シナリオに反して、メアリと仲良くしているわたしに言えたセリフではないのだけれど、ルーファス殿下がアリエルに好意を寄せるなんてことは絶対にありえない。
なのに、どうして? 混乱するわたしを他所に、ルーファス殿下は続ける。
「アリエル嬢。貴方には、僕の妻になっていただきたいのです」
ルーファス殿下はそう言って、わたしを抱き締めていた腕を解くと、床に片膝をつき、わたしの手を取る。

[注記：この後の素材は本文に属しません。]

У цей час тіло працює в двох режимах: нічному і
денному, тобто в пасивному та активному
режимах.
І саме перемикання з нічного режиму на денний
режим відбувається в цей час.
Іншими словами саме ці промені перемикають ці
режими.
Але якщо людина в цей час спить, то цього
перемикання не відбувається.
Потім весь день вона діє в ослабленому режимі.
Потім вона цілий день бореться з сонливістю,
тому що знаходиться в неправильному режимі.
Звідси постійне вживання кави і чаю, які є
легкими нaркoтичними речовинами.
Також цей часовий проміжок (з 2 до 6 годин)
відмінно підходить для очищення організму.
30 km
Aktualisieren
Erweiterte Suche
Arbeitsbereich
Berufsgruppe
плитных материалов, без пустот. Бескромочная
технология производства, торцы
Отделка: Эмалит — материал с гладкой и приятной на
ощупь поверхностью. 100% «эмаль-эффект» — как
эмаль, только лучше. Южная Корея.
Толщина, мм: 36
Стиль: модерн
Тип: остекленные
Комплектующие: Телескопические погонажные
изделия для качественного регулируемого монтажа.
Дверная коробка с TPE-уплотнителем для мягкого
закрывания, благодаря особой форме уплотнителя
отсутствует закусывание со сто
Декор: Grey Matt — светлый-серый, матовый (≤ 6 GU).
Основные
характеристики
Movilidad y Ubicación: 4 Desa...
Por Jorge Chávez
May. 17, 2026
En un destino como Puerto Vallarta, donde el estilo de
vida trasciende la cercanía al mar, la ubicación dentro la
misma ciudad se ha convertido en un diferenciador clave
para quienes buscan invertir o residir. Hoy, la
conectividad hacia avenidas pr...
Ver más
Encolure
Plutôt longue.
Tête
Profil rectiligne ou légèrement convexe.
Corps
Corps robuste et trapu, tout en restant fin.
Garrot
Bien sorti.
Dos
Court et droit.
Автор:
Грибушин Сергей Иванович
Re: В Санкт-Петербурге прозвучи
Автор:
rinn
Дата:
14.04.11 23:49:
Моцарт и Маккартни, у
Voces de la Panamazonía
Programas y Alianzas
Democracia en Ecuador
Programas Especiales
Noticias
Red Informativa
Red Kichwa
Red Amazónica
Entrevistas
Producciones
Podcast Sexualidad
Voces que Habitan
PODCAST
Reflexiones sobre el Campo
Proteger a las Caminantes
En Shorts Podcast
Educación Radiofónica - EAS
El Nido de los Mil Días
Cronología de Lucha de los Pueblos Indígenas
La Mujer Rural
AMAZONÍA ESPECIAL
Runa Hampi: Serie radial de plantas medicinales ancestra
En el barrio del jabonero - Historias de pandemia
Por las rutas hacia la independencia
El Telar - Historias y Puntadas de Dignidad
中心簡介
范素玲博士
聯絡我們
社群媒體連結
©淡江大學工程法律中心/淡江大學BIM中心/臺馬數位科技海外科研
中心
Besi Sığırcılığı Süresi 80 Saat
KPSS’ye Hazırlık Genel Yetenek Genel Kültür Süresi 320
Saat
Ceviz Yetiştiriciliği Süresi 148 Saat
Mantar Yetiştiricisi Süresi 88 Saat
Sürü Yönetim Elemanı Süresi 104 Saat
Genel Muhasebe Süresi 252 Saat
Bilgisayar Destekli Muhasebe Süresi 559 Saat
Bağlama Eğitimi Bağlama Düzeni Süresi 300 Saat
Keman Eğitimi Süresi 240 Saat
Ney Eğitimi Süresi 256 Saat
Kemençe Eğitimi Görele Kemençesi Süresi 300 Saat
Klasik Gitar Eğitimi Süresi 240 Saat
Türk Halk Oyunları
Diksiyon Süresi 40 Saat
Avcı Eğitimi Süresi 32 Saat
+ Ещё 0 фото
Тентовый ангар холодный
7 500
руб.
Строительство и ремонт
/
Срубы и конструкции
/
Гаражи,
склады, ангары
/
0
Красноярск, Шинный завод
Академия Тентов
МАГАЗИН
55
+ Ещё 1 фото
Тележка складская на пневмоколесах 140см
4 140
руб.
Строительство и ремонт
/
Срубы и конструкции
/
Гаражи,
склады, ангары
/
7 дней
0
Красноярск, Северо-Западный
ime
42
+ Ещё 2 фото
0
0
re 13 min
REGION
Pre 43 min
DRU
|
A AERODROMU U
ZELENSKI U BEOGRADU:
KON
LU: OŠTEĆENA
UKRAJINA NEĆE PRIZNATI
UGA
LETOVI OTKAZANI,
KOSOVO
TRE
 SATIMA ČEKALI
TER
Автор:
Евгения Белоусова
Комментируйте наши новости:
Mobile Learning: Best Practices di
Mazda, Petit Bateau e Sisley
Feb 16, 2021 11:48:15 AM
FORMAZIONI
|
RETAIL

そして、サファイアのように輝く碧眼で、まっすぐにわたしを見上げる。
その瞳は熱を帯びていて、こちらまで恥ずかしくなってしまうほどだ。
「で、殿下!な、何を仰っているのですか!?」
そんな、まさか、そんなことってあるのだろうか
。
アリエルはミジメに死んで、プレイヤーにカタルシスを感じさせる存在のはず。
ルーファス殿下と結ばれるのは、メアリであって、わたしではないはずだ。
だってアリエルは、ヒロインじゃなくて悪役令嬢なんだから。
そして、一際真剣な眼差しを向けた殿下は、意を決したように口を開く。
「死の運命など、私が変えてみせます。だから、どうか我が妻となってはくれませんか」
その瞬間、頭の中が真っ白になる。
心臓が早鐘を打ち、呼吸が浅くなっていく。
「…は…はい………」
最推しからのプロポーズ。
受け入れるかどうかの思考をする事も無く、口が勝手に動いてしまった。
わたしの返事を聞くと、ルーファス殿下は嬉しそうな笑顔を浮かべる。
そして、広間の方を向くと、大声で叫んだ。
「みんな、協力ありがとう!!アリエル・ホールドンを、我が妻として迎える事が決まった!」
次の瞬間、広間から大きな歓声が巻き起こると共に、メアリと攻略対象たちがバルコニーへと飛び出てくる。
「もう、アリエル様ったら、殿下の好意に早く気付いてくださいよー」
「おめでとうございます。幸せなお二人の姿を見られて、私も嬉しいです」
「おめでとうございます、アリエルさん」
みんなの祝福の言葉が、次々とわたしに降り注ぐ。あまりの出来事に、頭がついて行かない。
そんな馬鹿な。こんなルートなんて存在しないはず。
こんな展開なんて………………
・
・
・
ピピピピ ピピピピ ピピピピ
スマホのアラームが、うるさく鳴り響く。
「ん………?朝……………???」ベッドの上で眠い目を擦りながら、手探りでアラームを止める。
辺りを見回すと、いつもの自室だ。
アリエルの自室ではない。デスクに目をやると、あのゲームで散々酷使したパソコンが見える。
「…夢かぁ…………」
ゲームのキャラに転生して、最推しにプロポーズされるなんて、普通に考えればあり得ない事だ。
好きすぎるあまり、あのゲームに関する夢は度々見たが、それを現実を勘違いするなんて自分の拗らせ具合に呆れてしまう。
・
・
・
ピポピポ
メッセージアプリの通知音。
このアプリで、わたしに連絡を送ってくるのは、わたしの数少ないオタク仲間のユミちゃんだけだ。
オタクの例に漏れず朝に弱いユミちゃんが、こんな時間から連絡してくるのは珍しい。
寝起き30秒の、シバシバとする目でスマホに目をやると、そこにはわたしを再び混乱に陥れる言葉があった。